Work to complete: Starting with the line that contains "neck: (781, 168)", copy every remaining line of the data below exactly, the last one included.

Images with bounding boxes

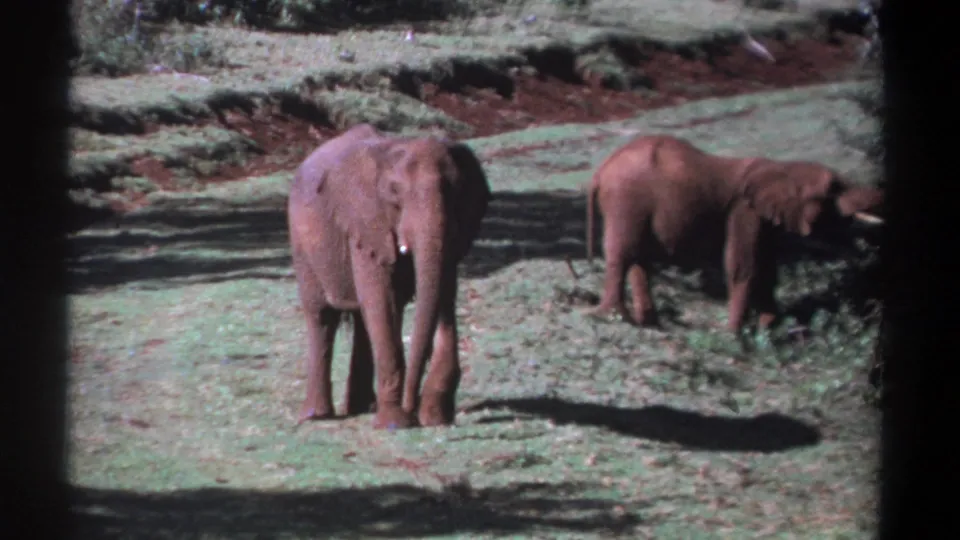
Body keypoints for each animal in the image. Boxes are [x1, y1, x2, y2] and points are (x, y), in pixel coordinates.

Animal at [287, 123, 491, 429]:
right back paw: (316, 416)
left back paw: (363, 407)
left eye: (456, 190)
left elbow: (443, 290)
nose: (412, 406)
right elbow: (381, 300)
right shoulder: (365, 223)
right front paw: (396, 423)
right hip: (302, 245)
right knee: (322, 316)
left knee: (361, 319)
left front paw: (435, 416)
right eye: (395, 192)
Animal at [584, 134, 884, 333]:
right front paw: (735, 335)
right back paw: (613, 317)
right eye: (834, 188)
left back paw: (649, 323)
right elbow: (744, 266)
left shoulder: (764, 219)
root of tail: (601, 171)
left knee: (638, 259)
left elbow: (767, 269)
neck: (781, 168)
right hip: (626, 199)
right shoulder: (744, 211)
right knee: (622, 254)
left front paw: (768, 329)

Task response:
neck: (781, 168)
right hip: (626, 199)
right shoulder: (744, 211)
right knee: (622, 254)
left front paw: (768, 329)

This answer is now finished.